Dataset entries

· · · · · · ·

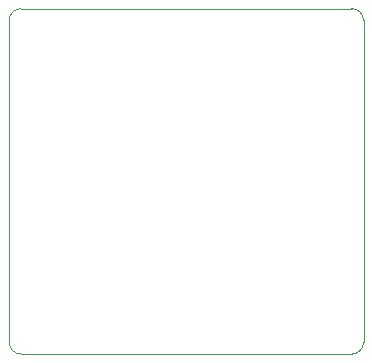
<source format=gbr>
%TF.GenerationSoftware,KiCad,Pcbnew,8.0.4*%
%TF.CreationDate,2024-10-25T14:16:06-05:00*%
%TF.ProjectId,weather-station-rtd,77656174-6865-4722-9d73-746174696f6e,rev?*%
%TF.SameCoordinates,Original*%
%TF.FileFunction,Profile,NP*%
%FSLAX46Y46*%
G04 Gerber Fmt 4.6, Leading zero omitted, Abs format (unit mm)*
G04 Created by KiCad (PCBNEW 8.0.4) date 2024-10-25 14:16:06*
%MOMM*%
%LPD*%
G01*
G04 APERTURE LIST*
%TA.AperFunction,Profile*%
%ADD10C,0.050000*%
%TD*%
G04 APERTURE END LIST*
D10*
X147500000Y-116000000D02*
G75*
G02*
X146500000Y-115000000I0J1000000D01*
G01*
X175500000Y-86750000D02*
G75*
G02*
X176500000Y-87750000I0J-1000000D01*
G01*
X146500000Y-115000000D02*
X146500000Y-87750000D01*
X147500000Y-86750000D02*
X175500000Y-86750000D01*
X175500000Y-116000000D02*
X147500000Y-116000000D01*
X176500000Y-115000000D02*
G75*
G02*
X175500000Y-116000000I-1000000J0D01*
G01*
X146500000Y-87750000D02*
G75*
G02*
X147500000Y-86750000I1000000J0D01*
G01*
X176500000Y-87750000D02*
X176500000Y-115000000D01*
M02*

</source>
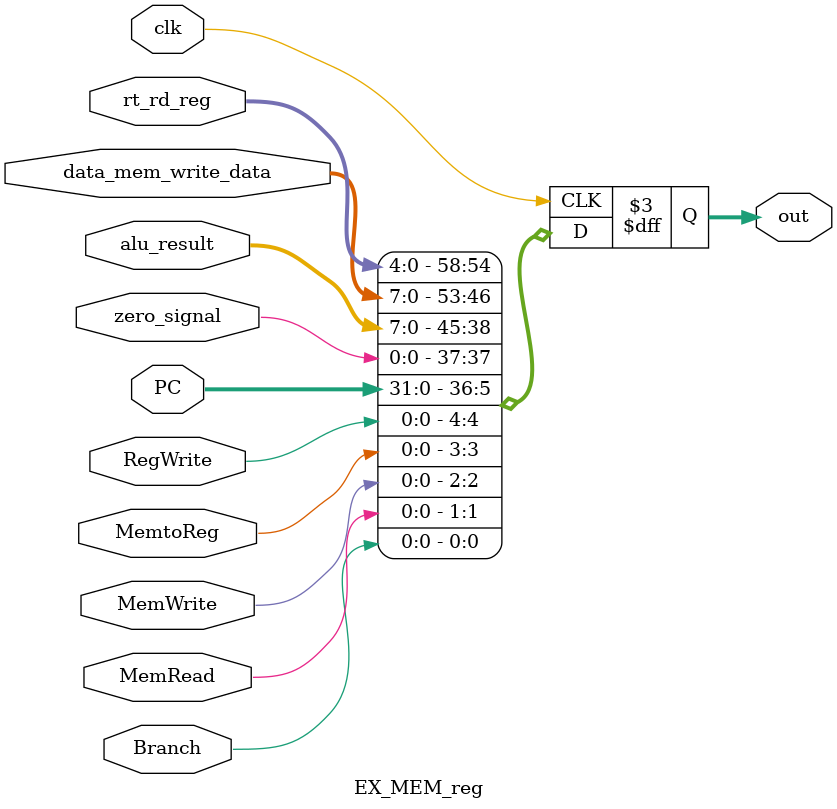
<source format=v>
`timescale 1ns / 1ps

module EX_MEM_reg(
    input clk,
    input Branch,
    input MemRead,
    input MemWrite,
    input MemtoReg,
    input RegWrite,
    input [31:0] PC,
    input zero_signal,
    input [7:0] alu_result,
    input [7:0] data_mem_write_data,    // data to be written to data mem
    input [4:0] rt_rd_reg,
    output reg [58:0] out
    );
    

    initial begin
    #2
        out = 0;
    end
    
    always @ (posedge clk) begin
        #2
        out = {
                rt_rd_reg,
                data_mem_write_data,
                alu_result,
                zero_signal,
                PC,
                RegWrite,
                MemtoReg,
                MemWrite,
                MemRead,
                Branch
                };
    end
endmodule

</source>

· · · · · · ·

**Your objective**
Gather each line in the entries above where the string "LIST" is found.

**Solution for this task**
G04 APERTURE LIST*
G04 APERTURE END LIST*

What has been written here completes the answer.